Marriage Lessons From an Ant
Let me preface by saying I’m no expert. I can, however, claim to have learned a thing or two over the years. The fact of the matter is this - it is a continual education.
My subject for today is on marriage.
The subject of Sunday’s sermon was about ants. And in consistent unfailing and faithful fashion, I knew my Sweet Lord was weaving this “ant thing” into what was already fresh on my mind. He is the Master Weaver of all things lovely into my heart and does so in the most perfect way. My husband and I were nearing the end of our weekend that consisted of a “work/date” day, sharing in a sweet couple’s wedding and the celebration of our own wedding anniversary.
Weddings are such a lovely thing, aren’t they? The couple is radiant with love. It oozes from every part of them. The vows and commitment made during the ceremony are so very sacred. It always strikes me as such an honor to share such intimate moments with people you love and care so much about. To be a part of something so precious. Especially when God is at the center of it all.
If you’re married, have you ever been asked what one piece of advice you would give to a newlywed couple? Is it advice that you would take for yourself? I suppose it would be hard to just narrow it to one. Up until Sunday’s sermon, I did have an answer. In fact, I’ve had a couple different answers over the years, but I now have a new one. This is what I would now say in answer to the question of what one piece of marriage advice I’d give to a newlywed couple: Be an ant. Three simple words.
Not what you’d expect someone to say. I mean the ant is so tiny. We don’t even notice them most of the time. They’re seemingly very insignificant in the whole scheme of things. Seriously, they are easily squished! We do everything we can to get them out of our homes. Away from our picnics. After learning more about them this past Sunday, I’ve decided if I want my marriage to have a mascot, it would be the ant. You can picture this, can’t you? Me too, so I doodled it out for a coloring page! Get it here or if you've already opted in here.
Let me share with you my version of the points that were given to us from our pastor on Sunday. And my two cents worth 😊
Marriage Lessons from an Ant.
Your marriage is a team.
The ant is a worker.
Are you lazy in your marriage? Do you take your spouse for granted? Your marriage is suppose to be a team. Look to your mascot, the ant. They don’t go at this whole hill building thing alone. They don’t collect food alone. We see them in a long line. Sometimes, it takes multiple ants to move something because it’s too large for just one. And keep in mind, an ant can carry fifty times their own body weight! They are not afraid of work and don’t shy away from it. Can you imagine the teamwork that goes into all these ants trying to carry the same load and move in the same direction with the same goal of getting the job done?

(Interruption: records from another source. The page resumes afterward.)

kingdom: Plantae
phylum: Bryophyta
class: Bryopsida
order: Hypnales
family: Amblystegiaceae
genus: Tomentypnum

@@This tells me the ant is actively driven and determined to be intentional. Is this your attitude toward your marriage?@@
Go to the ant, you slacker! Observe its ways and become wise. Proverbs 6:6
Your marriage is a gift from God and should be your first mission.
The ant is wise.
They are soldiers. Ants are farmers. They’re constantly alert to any dangers to their colonies. Soldiers are ready to fight for and protect their own. Farmers work their land and supply for the future. In certain ant species, the soldier ants have modified heads, shaped to match the nest entrance. They block access to the nest by sitting just inside the entrance, with their heads facing out like a cork in a bottle. When a worker ant returns to the nest, it will touch the soldier ant's head to let the guard know it belongs to the colony. Scientists estimate there are at least 1.5 million ants on the planet for every human being. Whoa! That’s quite the army of wise farmers, eh? *
Four things on earth are small, yet they are extremely wise: the ants are not a strong people, yet they store up their food in the summer. Proverbs 30:24-25
The Bible has much to say about marriage. I’m not here to be the expert or even to exhaust all that it says about this precious establishment, but I would like to challenge you to consider the ant as your mascot for your marriage.
Let me share with you what my answer to that one piece of advice I’d give to a newlywed couple about marriage. And while I’m not abandoning these precious nuggets of truth. I have learned to add to what I’ve experienced and to build upon them. As I said it’s been a couple of different things over the years.
The first was to be a student of your spouse. Learn them. Know them. Accept them. This is a never-ending process. The second is this - date your spouse. It’s not been all that long ago we shared with some people that we had been on a date recently and their response was, “why?” This person couldn’t understand why we had gone on a date when we were already married. Date your spouse, you won’t regret a second of it.
I’m curious, what would your answer be to my question about what you’d say to a newlywed couple if you could only give them one piece of advice about marriage?